Begin Excerpted text
Here are our comments:
Several critical reports have been submitted and fixed through HackTheDex, proof for its value and necessity.
In terms of Owasp vulnerability ratings, HTD auditors have not yet rated any publicly disclosed vulnerabilities as critical, so this is an inaccurate claim to make.
Refined the wording. This was not meant to reference the OWASP scale and was merely subjective.
The proposal will use allocated funds to reward those that step forward with exploits, relative to the overall risk assessment of the exploit.
Do you want vulnerability disclosure reports, or are you requesting the full development of weaponized exploits?
By the owasp rating guide, two vulnerability factors (https://www.owasp.org/index.php/OWASP_Risk_Rating_Methodology#Vulnerability_Factors) incentivize the creation of automated metasploit modules.
All rewards are marked as "up to", and here is a quote from the proposal
To qualify for higher rewards, the submission should include everything
the auditing panel would need to reproduce and verify the vulnerability.
The submission should also be well-prepared and of high quality so that
it can be shared with the community as part of our transparency process.
We see your criticism in the process, and we will attempt to mitigate it. The new worker proposal will be using a new set of collaborative tools for auditors that will make the process clearer, and ultimately more transparent (the new tools would allow e.g. public fetching of the ticket status). It is our duty to make sure all auditors are fully aware of the OWASP factors/rating system and we will re-iterate on that.
How the vulnerability is scored, and the methods used to determine the score, are at the sole discretion of the panel chosen to audit the report
Since you're using the owasp vulnerability rating system, there shouldn't be undisclosed deviation from this scoring mechanism. I get not disclosing details before they're mitigated, but this comes off as a clause to avoid reporters successfully contesting low vulnerability ratings.
This is somewhat true as it is meant to give the final say to the audit panel. Several factors go into that calculation that would require full disclosure of reports, e.g.
End Excerpted text
Begin Excerpted data
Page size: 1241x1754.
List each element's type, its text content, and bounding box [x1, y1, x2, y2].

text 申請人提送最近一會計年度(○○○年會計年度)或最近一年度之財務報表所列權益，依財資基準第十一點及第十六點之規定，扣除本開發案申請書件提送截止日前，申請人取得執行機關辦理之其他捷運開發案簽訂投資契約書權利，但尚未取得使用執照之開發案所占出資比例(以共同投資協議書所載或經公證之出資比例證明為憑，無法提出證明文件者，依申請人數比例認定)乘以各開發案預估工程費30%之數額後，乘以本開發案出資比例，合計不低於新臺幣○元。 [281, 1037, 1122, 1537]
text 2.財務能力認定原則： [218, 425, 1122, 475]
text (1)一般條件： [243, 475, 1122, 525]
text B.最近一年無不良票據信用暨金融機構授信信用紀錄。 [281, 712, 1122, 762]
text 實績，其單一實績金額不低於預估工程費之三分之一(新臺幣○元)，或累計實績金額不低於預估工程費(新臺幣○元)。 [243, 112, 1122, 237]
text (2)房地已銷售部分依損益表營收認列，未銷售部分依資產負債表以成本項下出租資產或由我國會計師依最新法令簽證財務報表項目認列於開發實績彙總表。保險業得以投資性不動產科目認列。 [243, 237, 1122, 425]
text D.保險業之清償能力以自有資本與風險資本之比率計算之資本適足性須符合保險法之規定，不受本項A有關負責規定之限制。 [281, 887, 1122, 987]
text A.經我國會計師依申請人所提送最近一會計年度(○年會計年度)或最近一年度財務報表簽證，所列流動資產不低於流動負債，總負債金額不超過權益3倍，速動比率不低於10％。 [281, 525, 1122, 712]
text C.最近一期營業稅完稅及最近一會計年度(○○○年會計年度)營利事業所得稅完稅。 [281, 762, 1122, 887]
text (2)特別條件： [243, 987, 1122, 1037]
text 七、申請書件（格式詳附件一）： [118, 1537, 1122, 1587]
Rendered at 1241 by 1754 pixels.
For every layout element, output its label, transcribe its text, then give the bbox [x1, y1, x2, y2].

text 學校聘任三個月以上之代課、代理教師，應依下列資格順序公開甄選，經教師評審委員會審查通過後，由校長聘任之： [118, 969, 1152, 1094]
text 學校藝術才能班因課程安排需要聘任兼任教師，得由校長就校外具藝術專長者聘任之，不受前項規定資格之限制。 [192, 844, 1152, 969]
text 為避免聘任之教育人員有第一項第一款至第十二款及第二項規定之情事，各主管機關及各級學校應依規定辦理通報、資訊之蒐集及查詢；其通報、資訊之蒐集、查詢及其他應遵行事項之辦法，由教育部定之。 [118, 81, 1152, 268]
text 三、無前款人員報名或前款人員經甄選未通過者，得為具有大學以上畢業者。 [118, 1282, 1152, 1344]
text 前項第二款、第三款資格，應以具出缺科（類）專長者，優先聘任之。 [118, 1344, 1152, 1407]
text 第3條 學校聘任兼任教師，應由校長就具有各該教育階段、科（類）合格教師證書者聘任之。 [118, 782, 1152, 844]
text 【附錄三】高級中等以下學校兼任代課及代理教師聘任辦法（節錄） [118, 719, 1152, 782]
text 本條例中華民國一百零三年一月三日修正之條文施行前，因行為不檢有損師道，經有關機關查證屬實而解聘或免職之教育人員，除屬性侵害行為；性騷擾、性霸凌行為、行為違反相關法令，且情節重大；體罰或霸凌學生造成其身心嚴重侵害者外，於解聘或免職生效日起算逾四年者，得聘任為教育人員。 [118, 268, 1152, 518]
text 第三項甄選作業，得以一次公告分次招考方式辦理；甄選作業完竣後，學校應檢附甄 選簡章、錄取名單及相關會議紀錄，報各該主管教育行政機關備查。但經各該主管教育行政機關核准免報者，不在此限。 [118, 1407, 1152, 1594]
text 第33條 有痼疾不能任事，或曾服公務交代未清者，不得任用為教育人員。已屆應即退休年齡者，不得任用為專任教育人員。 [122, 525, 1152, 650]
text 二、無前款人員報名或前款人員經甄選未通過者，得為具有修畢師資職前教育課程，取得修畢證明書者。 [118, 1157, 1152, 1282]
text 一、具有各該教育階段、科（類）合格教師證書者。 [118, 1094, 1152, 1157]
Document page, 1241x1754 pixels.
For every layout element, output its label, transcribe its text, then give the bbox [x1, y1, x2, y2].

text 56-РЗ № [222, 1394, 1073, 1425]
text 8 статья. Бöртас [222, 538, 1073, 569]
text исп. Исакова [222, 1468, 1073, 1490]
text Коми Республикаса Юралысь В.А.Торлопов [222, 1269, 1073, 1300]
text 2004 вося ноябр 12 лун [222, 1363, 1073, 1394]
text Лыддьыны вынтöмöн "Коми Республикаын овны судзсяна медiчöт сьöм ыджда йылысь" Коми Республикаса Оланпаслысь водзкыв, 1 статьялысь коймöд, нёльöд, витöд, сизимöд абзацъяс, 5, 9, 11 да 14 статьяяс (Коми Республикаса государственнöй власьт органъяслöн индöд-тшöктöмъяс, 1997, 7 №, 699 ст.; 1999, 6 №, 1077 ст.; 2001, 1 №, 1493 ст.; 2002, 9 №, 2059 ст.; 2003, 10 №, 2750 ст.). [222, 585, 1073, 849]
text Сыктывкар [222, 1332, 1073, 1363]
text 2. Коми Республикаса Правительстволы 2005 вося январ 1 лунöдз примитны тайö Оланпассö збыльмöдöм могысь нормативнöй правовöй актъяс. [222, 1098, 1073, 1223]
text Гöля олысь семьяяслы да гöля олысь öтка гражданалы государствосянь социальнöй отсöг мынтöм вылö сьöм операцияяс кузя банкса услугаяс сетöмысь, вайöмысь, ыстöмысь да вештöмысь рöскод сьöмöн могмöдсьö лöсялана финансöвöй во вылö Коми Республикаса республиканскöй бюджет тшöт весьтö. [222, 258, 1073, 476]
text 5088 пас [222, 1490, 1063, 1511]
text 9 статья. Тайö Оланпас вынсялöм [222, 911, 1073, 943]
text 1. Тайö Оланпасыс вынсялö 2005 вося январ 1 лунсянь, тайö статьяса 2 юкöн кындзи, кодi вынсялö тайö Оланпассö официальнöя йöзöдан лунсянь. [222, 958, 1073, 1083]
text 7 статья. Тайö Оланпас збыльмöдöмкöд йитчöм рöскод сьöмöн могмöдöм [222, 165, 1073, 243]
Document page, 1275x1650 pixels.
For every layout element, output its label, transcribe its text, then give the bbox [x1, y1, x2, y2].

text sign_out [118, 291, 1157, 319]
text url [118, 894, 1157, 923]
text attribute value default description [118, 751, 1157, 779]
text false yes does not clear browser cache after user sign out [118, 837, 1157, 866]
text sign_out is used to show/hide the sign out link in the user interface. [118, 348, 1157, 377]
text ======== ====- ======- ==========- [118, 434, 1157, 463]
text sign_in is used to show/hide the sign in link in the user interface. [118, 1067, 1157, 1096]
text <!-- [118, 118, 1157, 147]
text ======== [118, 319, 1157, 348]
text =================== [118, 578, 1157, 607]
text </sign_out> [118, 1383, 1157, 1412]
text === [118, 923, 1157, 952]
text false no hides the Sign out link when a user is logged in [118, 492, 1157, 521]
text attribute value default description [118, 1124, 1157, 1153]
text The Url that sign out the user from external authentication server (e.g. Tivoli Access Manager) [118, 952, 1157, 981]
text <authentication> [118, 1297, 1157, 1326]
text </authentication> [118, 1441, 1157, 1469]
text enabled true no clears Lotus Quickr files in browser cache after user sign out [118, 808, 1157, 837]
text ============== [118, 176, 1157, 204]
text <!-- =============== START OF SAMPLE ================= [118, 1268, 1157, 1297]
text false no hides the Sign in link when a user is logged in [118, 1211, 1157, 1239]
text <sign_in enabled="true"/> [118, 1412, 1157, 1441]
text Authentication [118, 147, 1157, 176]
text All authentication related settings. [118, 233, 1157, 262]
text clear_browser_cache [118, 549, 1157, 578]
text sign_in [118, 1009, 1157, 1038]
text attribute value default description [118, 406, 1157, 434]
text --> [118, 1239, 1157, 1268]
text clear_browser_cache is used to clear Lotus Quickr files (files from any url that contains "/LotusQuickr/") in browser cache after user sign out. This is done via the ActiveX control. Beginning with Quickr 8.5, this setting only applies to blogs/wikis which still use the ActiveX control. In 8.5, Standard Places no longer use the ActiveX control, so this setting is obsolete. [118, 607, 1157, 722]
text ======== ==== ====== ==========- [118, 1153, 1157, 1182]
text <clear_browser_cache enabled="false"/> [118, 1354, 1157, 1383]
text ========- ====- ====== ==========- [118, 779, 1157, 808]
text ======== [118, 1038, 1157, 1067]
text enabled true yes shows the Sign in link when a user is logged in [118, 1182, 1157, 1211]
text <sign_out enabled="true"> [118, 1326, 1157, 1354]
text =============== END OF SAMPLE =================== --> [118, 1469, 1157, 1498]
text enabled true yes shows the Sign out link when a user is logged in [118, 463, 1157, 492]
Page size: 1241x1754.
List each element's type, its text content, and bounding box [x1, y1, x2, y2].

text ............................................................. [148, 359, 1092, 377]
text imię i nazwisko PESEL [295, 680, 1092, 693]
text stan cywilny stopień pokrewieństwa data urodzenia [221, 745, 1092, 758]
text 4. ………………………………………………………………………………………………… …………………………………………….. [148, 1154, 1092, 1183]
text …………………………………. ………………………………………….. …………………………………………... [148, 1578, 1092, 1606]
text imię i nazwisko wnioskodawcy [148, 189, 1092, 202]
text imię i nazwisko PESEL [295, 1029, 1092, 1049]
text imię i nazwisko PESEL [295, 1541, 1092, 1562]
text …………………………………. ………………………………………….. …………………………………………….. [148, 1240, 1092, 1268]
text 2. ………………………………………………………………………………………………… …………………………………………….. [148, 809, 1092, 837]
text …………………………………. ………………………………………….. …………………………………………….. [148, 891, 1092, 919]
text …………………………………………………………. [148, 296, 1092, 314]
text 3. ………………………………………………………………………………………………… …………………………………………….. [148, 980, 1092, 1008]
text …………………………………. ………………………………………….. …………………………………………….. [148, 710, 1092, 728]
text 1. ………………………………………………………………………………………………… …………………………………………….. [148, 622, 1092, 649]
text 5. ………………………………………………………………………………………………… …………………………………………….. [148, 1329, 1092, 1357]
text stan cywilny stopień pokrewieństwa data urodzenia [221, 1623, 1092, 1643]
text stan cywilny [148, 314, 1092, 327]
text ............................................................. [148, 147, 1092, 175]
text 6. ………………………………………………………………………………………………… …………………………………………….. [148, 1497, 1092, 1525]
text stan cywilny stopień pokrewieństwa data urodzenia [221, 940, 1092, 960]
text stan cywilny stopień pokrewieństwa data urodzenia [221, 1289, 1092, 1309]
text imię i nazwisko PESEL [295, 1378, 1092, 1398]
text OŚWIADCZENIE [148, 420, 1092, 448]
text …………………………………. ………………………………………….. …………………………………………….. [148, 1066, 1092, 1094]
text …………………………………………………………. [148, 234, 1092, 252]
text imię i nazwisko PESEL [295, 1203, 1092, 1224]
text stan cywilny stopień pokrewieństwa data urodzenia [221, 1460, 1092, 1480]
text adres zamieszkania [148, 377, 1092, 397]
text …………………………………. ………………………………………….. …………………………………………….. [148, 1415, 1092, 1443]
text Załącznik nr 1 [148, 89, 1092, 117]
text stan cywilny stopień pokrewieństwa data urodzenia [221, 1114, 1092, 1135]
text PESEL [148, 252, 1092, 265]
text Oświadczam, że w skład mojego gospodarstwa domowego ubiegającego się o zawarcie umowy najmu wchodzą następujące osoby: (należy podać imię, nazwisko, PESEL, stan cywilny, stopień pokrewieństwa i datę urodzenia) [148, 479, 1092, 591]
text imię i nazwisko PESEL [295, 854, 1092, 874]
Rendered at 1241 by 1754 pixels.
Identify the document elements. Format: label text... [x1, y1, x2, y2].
End Excerpted data
Work to complete -
[A] In the HackTheDex proposal discussion, what example is given of what the new collaborative tools for auditors would allow?
[B] Carry on the HackTheDex proposal discussion from the point where it stops.

Responses -
[A] Public fetching of the ticket status.

[B]
- quality of report
- extent of attack vector provided, analysis and deduction of possible exploits
- completeness of report (hidden attack vectors that were found in review)
Disclosing that information would not be recommendable (at least we thought that) due to security concerns, and as such the calculation of reward may not be transparently comprehensible, not to the public, and in cases not even towards the reporter itself (at least not without NDA). We take it as our homework to research how other bounty programs handle such sensitive cases.
- The turnaround time from submitting report to being in receipt of reward is multiple months. It's discouraging to wait months with an unknown payout status; if there was a faster turnaround time then researchers would be more confident in dedicating time towards HTD.
- Reports which aren't vulnerabilities don't get responses & you can't check on progress of any submitted reports without manual telegram/email communications every couple weeks. Rejection emails would be great.
Certainly one of the biggest reasons for the change of collaborative tools, and as such I expect this to be no longer an issue (response on all submissions, status updates and finalized reports within weeks not months)
- There has been no news update since late July 2018 nor changes to the website aside from populated reports/leaderboard/receipts. The organizer of the first HTD WP left the role & this role was filled by another community member without a blog update. What happened to Matt?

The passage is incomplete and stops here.